Items stored from a collection:
- - -

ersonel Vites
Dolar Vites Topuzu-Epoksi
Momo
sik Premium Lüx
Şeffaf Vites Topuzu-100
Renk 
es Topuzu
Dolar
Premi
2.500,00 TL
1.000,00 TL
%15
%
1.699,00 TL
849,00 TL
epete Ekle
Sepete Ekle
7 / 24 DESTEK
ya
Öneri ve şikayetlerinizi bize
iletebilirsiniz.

- - -

--- Instruction ---
Please print every line of the material above without changing anything.

--- Your solution ---
ersonel Vites
Dolar Vites Topuzu-Epoksi
Momo
sik Premium Lüx
Şeffaf Vites Topuzu-100
Renk 
es Topuzu
Dolar
Premi
2.500,00 TL
1.000,00 TL
%15
%
1.699,00 TL
849,00 TL
epete Ekle
Sepete Ekle
7 / 24 DESTEK
ya
Öneri ve şikayetlerinizi bize
iletebilirsiniz.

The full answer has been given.